Still you can save money by shopping for used electronics and you will probably come out on top if you ask the right questions and take the following steps:
Some products last a long time, some do not. Also, there are versions of particular products that may have a known fault to them. Read online reviews, then you can ask the owner questions to get an idea of if the product may have these problems. You can look closely at the used electronic in person to see if these defects are present. Another thing to consider, what does the device come with if you buy it new? This way, you'll know if there is anything missing, and the price should be adjusted to suit.
2. The lingo.
A refurbished product hasn't necessarily been used; it may have been sent back to the manufacturer for a cosmetic reason, fixed accordingly, and sold as refurbished (often with a manufacturer's warranty). A reconditioned item, on the other hand, has been used and fixed up; they usually come with a warranty from the company who's selling it, but not from the manufacturer.
If the manufacturer did it, then there is less risk involved than if it was done by a third party. You might also be able to find out what about the product was fixed or changed.
If you are buying from a retail chain or other reputable seller, chances are there will be a warranty of some sort provided. Find out how long this lasts and what it covers. Can you buy additional coverage? If so, for how long and how much does it cost? Even if you choose not to get the extended warranty, the fact that it's offered might indicate the company or manufacturer's confidence in the product. A short warranty (about 6-months and under) could indicate a lack of confidence in the product.
5. Return and exchange policy.
Most reputable places won't even ask questions if you return a product within a month or so.
If you are buying from someone besides a retail chain, this is especially important. While this won't guarantee that it won't break later, it at least makes sure that you have a currently working product.
7. Receipts and/or paperwork.
If you have any sort of warranty for the product, you will need this to receive a repair or replacement. This is especially important if you are paying with cash. Only a receipt can prove that you purchased it and when. Keep that receipt in a safe place for at least as long as the warranty lasts. Make sure that it is in good condition or it won't be worth it.
Finding refurbished electronics
THE hunt for refurbished electronics are for those looking for the best bargains. Basically, the item is not new, but remanufactured to the original specifications.
Technicians make sure the product is in grade-A condition, so it provides the same service lifespan a brand new product. Here's how to find refurbished electronics:
* Identify the specific products you are looking for. Try to get as much information about the product as possible to compare against model numbers, and other specs in online catalogs or inventory databases.
* Do a quick online search. For example, entering "refurbished plasma TV" may get you to a number of refurbished electronics vendors who will show you specific offers and details on particular TV models.

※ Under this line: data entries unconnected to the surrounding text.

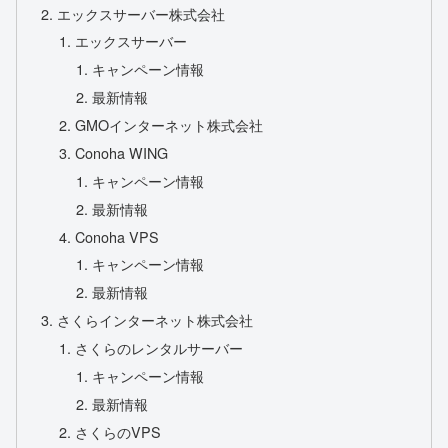
エックスサーバー株式会社
エックスサーバー
キャンペーン情報
最新情報
GMOインターネット株式会社
Conoha WING
キャンペーン情報
最新情報
Conoha VPS
キャンペーン情報
最新情報
さくらインターネット株式会社
さくらのレンタルサーバー
キャンペーン情報
最新情報
さくらのVPS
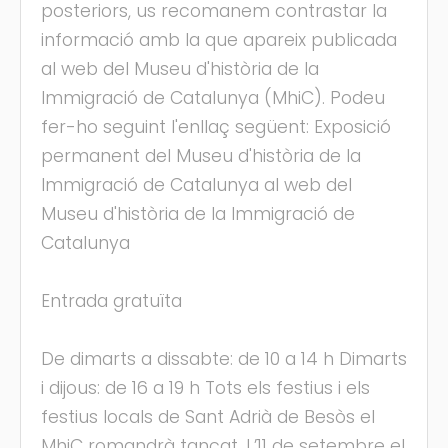
posteriors, us recomanem contrastar la
informació amb la que apareix publicada
al web del Museu d'història de la
Immigració de Catalunya (MhiC). Podeu
fer-ho seguint l'enllaç següent: Exposició
permanent del Museu d'història de la
Immigració de Catalunya al web del
Museu d'història de la Immigració de
Catalunya
Entrada gratuïta
De dimarts a dissabte: de 10 a 14 h Dimarts
i dijous: de 16 a 19 h Tots els festius i els
festius locals de Sant Adrià de Besòs el
MhiC romandrà tancat. L’11 de setembre el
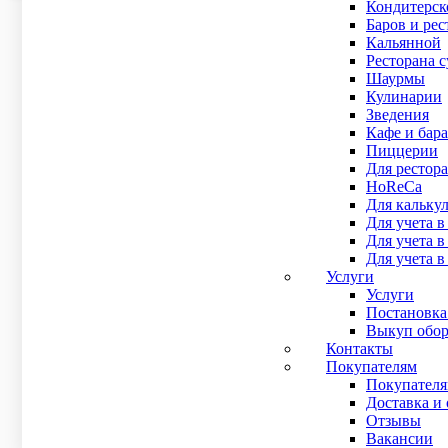
Кондитерск
+7 (495) 295-90-95
info@posbazar.ru
Баров и рес
г. Санкт-Петербург, Кременчугская 19 к. 1
Кальянной
(работаем по всей России)
Ресторана 
Типовые решения
Шаурмы
Кулинарии
Бар
Зведения
Кофейня
Кафе и бара
Фастфуд
Пиццерии
Столовая/Кулинария
Для рестора
Точка с шаурмой
HoReCa
Кафе/Ресторан
Для кальку
Для учета в
liko
Для учета 
Для учета в
Iiko
Услуги
Iiko cloud
Услуги
Техническая поддержка
Постановка
Выкуп обор
Оборудование
Контакты
Покупателям
Каталог
Покупател
Доставка и 
Клиентам
Отзывы
Вакансии
Доставка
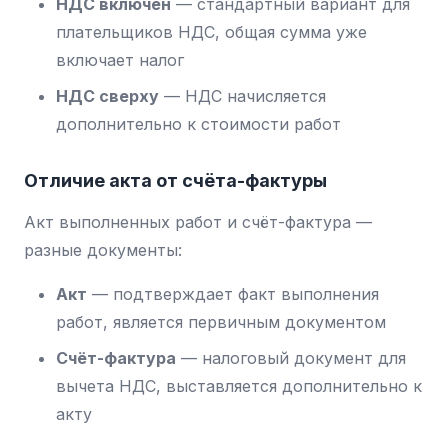
НДС включён
— стандартный вариант для
плательщиков НДС, общая сумма уже
включает налог
НДС сверху
— НДС начисляется
дополнительно к стоимости работ
Отличие акта от счёта-фактуры
Акт выполненных работ и счёт-фактура —
разные документы:
Акт
— подтверждает факт выполнения
работ, является первичным документом
Счёт-фактура
— налоговый документ для
вычета НДС, выставляется дополнительно к
акту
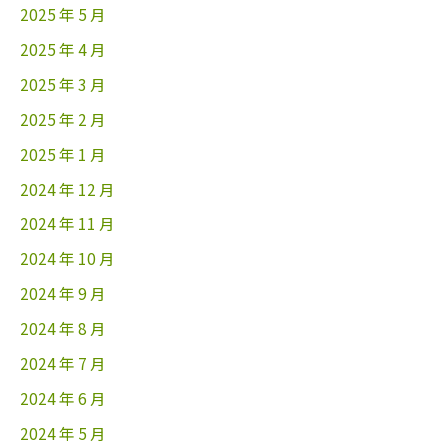
2025 年 5 月
2025 年 4 月
2025 年 3 月
2025 年 2 月
2025 年 1 月
2024 年 12 月
2024 年 11 月
2024 年 10 月
2024 年 9 月
2024 年 8 月
2024 年 7 月
2024 年 6 月
2024 年 5 月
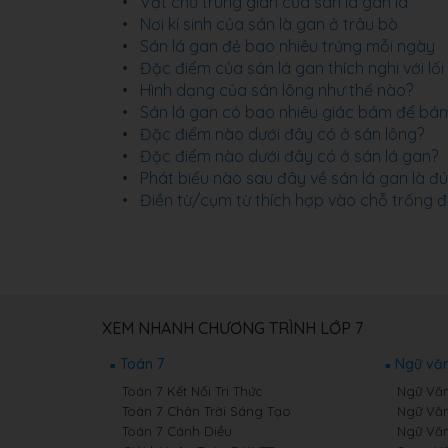
Vật chủ trung gian của sán lá gan là
Nơi kí sinh của sán là gan ở trâu bò
Sán lá gan đẻ bao nhiêu trứng mỗi ngày
Đặc điểm của sán lá gan thích nghi với lối 
Hình dạng của sán lông như thế nào?
Sán lá gan có bao nhiêu giác bám để bá
Đặc điểm nào dưới đây có ở sán lông?
Đặc điểm nào dưới đây có ở sán lá gan?
Phát biểu nào sau đây về sán lá gan là đ
Điền từ/cụm từ thích hợp vào chỗ trống đ
XEM NHANH CHƯƠNG TRÌNH LỚP 7
Toán 7
Ngữ văn
Toán 7 Kết Nối Tri Thức
Ngữ Văn 
Toán 7 Chân Trời Sáng Tạo
Ngữ Văn
Toán 7 Cánh Diều
Ngữ Văn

* Use visual "e-catalogs" to find the products that you are looking for. Take note of special features and specifications and plan your purchases.
* Review the online retailer's site for return policies, shipping policies, warranty and other important information. Most of these sites should also have a phone number you can call.
* Look for refurbished items from regional electronics stores. Locate stores in your area, and ask if they offer deals on refurbished products.
* Find manufacturerdirect outlets. Often, shoppers can get factory-direct refurbished goods from the electronics manufacturers' factory outlet stores.